# furniture required



## big bill (Feb 8, 2009)

can any one tell me if i can get hold of some furniture on the cheap as my apartment is unfurnished i will need almost everything exept beds and kitchen equip is there any expat shops that sell such things i am in benalmadena
thanks
bill


----------



## jojo (Sep 20, 2007)

big bill said:


> can any one tell me if i can get hold of some furniture on the cheap as my apartment is unfurnished i will need almost everything exept beds and kitchen equip is there any expat shops that sell such things i am in benalmadena
> thanks
> bill


Not that I know of?? Best thing is to look thro the Friday ad, sur in english?? 

Jo xxx


----------



## Caz.I (Mar 21, 2009)

big bill said:


> can any one tell me if i can get hold of some furniture on the cheap as my apartment is unfurnished i will need almost everything exept beds and kitchen equip is there any expat shops that sell such things i am in benalmadena
> thanks
> bill


Hi Bill,
as well as the Friday ads, you could try the second hand furniture shop Betel in the centre of Fuengirola, just a bit further on from the Baskin Robbins ice cream place.
Caz.


----------



## Suenneil (Feb 17, 2009)

big bill said:


> can any one tell me if i can get hold of some furniture on the cheap as my apartment is unfurnished i will need almost everything exept beds and kitchen equip is there any expat shops that sell such things i am in benalmadena
> thanks
> bill


Hi Bill ... I agree that the Friday Ad is a good place to look - always lots of stuff in there - most of it very cheap! You maybe too far away but there are a couple of decent second hand shops down towards Estepona .... Jeans Secondhand Warehouse and Big Blue Box !!! ..... 

Sue


----------



## DROOBY (Aug 5, 2008)

big bill said:


> can any one tell me if i can get hold of some furniture on the cheap as my apartment is unfurnished i will need almost everything exept beds and kitchen equip is there any expat shops that sell such things i am in benalmadena
> thanks
> bill


Hi Bill.

There is the Nerja Hire Centre which i believe is english owned and buy/sell second hand furniture as well as hire furniture out.
There shop is on the Frigiliana road.

D


----------



## SteveHall (Oct 17, 2008)

..........but why would you want an English shop? You will almost always get better value from a Spanish furniture store. Totally confused.


----------



## Suenneil (Feb 17, 2009)

SteveHall said:


> ..........but why would you want an English shop? You will almost always get better value from a Spanish furniture store. Totally confused.

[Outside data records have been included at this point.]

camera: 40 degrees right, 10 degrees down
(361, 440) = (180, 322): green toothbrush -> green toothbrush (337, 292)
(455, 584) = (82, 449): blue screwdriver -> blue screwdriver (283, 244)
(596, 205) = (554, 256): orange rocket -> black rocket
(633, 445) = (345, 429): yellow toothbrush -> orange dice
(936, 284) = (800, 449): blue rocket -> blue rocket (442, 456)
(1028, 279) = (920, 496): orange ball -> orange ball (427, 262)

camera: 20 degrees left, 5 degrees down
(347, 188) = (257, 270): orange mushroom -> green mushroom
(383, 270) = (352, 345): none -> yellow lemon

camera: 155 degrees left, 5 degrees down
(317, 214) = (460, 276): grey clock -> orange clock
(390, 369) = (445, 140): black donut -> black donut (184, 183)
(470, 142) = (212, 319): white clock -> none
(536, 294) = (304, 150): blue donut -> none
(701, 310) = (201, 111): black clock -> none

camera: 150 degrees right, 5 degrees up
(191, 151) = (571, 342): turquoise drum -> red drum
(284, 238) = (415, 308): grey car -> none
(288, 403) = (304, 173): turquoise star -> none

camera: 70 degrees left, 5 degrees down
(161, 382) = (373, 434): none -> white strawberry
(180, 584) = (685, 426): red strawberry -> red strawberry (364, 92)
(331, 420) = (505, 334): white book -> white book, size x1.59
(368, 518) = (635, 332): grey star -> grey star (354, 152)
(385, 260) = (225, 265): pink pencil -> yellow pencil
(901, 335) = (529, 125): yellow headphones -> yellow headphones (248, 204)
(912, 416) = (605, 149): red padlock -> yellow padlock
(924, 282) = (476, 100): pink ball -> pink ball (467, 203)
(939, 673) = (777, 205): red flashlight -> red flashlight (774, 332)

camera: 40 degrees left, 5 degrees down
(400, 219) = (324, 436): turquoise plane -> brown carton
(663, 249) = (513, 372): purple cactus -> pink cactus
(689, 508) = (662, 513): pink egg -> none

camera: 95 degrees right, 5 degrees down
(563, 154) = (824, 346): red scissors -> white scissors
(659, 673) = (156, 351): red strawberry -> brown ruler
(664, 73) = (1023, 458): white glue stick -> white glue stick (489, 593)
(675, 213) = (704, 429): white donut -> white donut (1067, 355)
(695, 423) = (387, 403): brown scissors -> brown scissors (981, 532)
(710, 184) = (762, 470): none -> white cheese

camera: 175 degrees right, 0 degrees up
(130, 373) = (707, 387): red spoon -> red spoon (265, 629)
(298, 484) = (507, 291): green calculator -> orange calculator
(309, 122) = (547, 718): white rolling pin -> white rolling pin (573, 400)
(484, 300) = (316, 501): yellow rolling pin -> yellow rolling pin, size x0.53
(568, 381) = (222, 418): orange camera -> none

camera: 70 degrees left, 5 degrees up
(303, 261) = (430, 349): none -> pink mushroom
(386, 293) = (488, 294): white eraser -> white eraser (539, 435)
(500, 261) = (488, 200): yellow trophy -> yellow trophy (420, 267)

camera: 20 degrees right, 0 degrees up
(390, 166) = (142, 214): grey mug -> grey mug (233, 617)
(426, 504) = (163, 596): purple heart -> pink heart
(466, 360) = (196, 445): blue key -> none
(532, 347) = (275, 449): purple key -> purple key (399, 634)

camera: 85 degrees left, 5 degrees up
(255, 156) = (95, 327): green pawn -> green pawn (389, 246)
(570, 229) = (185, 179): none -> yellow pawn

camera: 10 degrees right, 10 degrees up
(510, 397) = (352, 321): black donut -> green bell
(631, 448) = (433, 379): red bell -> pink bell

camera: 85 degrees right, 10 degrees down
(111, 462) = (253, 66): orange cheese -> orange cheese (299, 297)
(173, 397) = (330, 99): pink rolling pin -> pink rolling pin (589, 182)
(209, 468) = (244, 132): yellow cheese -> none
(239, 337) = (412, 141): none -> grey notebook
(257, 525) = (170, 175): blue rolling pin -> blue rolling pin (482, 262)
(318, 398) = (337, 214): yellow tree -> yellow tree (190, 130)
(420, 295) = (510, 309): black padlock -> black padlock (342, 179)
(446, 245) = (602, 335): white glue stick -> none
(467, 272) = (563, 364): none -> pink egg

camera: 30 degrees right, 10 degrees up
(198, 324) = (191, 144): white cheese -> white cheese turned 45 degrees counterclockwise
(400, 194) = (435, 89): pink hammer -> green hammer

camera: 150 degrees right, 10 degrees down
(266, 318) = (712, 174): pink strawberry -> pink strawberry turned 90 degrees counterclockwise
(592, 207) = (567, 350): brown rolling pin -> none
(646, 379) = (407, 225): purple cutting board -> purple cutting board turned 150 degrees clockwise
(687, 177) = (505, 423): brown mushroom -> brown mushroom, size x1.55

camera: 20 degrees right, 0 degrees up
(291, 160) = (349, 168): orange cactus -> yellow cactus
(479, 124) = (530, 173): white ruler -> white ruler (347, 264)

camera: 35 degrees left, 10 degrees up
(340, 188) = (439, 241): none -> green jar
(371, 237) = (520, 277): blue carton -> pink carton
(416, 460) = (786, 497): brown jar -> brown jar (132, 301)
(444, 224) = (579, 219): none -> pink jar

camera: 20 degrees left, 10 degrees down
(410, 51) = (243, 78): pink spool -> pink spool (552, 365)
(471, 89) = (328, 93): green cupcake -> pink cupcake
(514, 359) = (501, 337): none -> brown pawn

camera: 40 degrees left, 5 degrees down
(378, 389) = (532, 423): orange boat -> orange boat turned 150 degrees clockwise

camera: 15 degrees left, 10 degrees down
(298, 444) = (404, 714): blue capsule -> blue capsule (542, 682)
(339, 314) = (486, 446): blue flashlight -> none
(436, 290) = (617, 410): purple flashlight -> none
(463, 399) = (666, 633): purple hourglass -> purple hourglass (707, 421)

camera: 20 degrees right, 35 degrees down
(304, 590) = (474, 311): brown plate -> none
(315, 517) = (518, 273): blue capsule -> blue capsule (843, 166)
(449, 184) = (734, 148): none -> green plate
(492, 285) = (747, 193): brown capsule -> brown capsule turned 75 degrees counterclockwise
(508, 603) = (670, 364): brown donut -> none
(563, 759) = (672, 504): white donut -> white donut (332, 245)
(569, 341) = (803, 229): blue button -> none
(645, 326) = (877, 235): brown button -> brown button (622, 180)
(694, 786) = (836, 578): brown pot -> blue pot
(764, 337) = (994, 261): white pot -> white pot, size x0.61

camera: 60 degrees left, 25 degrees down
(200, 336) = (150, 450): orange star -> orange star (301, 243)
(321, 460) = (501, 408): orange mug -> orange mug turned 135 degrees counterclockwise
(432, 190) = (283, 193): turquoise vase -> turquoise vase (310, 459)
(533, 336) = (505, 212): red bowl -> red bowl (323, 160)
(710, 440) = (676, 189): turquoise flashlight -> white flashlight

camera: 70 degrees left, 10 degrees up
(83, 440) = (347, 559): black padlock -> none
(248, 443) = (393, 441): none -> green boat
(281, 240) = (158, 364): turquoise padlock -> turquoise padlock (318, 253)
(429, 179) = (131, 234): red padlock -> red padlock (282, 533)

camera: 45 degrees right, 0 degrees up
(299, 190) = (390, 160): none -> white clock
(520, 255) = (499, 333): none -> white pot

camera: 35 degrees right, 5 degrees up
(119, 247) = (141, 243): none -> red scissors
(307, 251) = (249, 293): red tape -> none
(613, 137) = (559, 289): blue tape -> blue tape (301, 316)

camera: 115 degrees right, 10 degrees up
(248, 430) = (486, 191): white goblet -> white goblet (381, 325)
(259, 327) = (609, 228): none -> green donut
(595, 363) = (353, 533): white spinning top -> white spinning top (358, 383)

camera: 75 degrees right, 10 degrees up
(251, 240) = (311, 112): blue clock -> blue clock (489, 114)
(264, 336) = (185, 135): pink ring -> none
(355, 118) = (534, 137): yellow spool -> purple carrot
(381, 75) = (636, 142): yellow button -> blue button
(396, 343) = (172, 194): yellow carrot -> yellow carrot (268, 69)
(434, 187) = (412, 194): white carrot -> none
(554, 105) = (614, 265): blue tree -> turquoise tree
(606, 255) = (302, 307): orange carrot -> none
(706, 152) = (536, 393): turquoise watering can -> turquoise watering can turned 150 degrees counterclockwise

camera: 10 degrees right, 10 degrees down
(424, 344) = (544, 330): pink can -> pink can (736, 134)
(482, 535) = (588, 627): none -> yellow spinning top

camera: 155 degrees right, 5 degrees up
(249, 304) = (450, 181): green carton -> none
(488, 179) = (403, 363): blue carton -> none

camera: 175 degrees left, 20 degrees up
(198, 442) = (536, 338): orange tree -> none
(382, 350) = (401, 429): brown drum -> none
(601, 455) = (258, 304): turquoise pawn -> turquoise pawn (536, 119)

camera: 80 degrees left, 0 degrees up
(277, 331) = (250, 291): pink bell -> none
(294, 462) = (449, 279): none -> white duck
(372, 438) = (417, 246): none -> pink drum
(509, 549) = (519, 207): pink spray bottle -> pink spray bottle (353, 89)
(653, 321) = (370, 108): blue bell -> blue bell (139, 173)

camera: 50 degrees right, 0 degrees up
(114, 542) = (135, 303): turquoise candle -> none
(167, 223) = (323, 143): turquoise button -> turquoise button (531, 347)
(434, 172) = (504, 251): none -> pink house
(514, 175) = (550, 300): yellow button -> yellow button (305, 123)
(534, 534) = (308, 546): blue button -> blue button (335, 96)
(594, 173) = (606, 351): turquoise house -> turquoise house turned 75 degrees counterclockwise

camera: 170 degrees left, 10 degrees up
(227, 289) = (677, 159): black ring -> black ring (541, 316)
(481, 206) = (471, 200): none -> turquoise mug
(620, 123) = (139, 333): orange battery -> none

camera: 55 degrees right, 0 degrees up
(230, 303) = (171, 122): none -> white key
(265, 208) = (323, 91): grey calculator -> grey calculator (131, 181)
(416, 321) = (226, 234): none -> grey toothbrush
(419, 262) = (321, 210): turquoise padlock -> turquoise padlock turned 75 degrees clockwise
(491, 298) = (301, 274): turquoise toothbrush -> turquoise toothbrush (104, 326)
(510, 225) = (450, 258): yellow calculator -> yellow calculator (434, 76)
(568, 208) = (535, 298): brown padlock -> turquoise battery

I think it maybe because we assumed second hand type furniture Steve ... which obviously is usually a lot cheaper than new. And the secondhand Spanish shops Ive been in have only had the really old heavy dark wood furniture in there ...... but maybe Ive not seen the best ones!


----------



## jojo (Sep 20, 2007)

Suenneil said:


> I think it maybe because we assumed second hand type furniture Steve ... which obviously is usually a lot cheaper than new. And the secondhand Spanish shops Ive been in have only had the really old heavy dark wood furniture in there ...... but maybe Ive not seen the best ones!



True enough, but I think you'd probably get better bargains in a Spanish second hand shop.

That said, Ikea, Malaga is fairly cheap at the mo and they deliver!!??

Jo xxx


----------